Summertime spikes in gasoline prices above $3 a gallon do not eat into consumer confidence to the degree they once did because of expectations that prices will drop after Labour Day, the director of a consumer survey said Friday.
Consumers expect additional increases in gasoline prices before the end in September of the summer driving season, said Richard Curtin, director of the Reuters/University of Michigan Surveys of Consumers.
Consumers then anticipate smaller gains over the next five years, he said in a statement. Perhaps a more critical insight consumers have recently gained is the recognition of seasonal variations in gas prices, as prices rise in the spring, peak in late August and then decline in the fall, Curtin said.
Given that this is the third year US gas prices have topped $3 a gallon (79 US cents a liter), consumers have learned to expect seasonal declines in September. It is this recognition that has lessened the impact of gas prices on trends in consumer confidence, he said.

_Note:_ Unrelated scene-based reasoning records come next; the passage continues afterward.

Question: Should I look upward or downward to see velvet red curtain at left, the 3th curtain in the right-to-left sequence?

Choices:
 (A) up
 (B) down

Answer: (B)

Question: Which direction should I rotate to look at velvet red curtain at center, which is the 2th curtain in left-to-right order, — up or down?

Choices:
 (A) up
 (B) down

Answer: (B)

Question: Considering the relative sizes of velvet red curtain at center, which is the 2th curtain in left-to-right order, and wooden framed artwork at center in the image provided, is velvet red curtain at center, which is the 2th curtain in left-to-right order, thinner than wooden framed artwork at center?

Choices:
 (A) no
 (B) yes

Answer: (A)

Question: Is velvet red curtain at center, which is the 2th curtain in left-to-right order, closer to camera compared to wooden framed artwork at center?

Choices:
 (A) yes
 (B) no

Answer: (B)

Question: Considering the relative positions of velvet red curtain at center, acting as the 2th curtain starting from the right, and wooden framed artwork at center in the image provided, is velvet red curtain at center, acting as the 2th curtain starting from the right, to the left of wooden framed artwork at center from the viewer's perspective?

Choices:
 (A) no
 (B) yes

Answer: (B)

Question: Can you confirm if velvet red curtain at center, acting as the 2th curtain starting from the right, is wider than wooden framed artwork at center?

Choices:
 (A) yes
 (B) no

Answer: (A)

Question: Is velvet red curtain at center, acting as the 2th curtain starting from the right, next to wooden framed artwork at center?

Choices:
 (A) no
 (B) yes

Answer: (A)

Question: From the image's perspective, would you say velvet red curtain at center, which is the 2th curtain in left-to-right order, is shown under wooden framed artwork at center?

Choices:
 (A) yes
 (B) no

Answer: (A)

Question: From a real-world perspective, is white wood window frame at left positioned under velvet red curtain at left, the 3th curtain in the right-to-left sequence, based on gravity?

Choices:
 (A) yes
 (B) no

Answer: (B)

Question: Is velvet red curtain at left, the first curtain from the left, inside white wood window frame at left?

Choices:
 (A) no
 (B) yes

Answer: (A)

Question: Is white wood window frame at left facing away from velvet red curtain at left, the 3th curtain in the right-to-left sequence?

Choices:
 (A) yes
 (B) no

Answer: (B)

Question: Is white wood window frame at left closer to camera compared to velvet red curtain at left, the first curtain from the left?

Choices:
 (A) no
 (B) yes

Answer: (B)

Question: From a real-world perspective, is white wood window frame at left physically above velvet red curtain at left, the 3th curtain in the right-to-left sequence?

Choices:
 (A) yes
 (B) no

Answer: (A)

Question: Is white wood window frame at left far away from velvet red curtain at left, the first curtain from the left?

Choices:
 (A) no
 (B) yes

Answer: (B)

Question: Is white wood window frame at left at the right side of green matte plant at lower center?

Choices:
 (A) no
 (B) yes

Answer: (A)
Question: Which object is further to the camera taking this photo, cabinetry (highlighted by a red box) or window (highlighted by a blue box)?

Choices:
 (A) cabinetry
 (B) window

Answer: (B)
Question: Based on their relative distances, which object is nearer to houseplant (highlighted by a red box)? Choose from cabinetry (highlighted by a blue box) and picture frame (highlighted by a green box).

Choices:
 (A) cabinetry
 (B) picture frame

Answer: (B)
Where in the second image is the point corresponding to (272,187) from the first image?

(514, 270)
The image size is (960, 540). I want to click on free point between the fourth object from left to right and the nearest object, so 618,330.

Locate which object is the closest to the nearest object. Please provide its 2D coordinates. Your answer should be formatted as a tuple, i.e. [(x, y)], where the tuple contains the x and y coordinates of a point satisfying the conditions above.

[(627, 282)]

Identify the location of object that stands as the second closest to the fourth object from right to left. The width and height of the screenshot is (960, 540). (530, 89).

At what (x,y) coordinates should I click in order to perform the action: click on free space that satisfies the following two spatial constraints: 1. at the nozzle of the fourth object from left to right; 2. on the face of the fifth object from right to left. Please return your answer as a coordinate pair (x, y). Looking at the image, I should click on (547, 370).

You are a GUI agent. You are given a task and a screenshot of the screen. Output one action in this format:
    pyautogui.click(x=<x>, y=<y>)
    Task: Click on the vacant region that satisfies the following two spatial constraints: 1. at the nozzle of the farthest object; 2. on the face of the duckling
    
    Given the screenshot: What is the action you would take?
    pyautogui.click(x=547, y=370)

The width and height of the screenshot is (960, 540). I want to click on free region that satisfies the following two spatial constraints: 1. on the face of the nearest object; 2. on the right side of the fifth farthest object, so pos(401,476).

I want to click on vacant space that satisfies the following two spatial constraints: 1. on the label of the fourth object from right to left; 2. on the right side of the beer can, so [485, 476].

Gasoline prices, whose slightest budge can immediately be seen on highways, may impact consumer confidence more than justified by their effect on Americans' budgets, Curtin said.
Few other purchases are made as frequently by consumers and even fewer purchases have shown the same variability in price than the purchase of gasoline, he said.
Those changes are highly visible, with the latest daily wiggle in world oil prices promptly posted at corner gas stations, he said. The data indicate that gas prices do have a significant impact on confidence, but not disproportionately, he said.
Gas prices influence inflation expectations, including increases in the cost of a wide range of goods and services. Anticipated changes in gas prices have driven up the expected inflation rate for the year ahead, although not as much as in the 1970s because of energy's declining share in consumer budgets.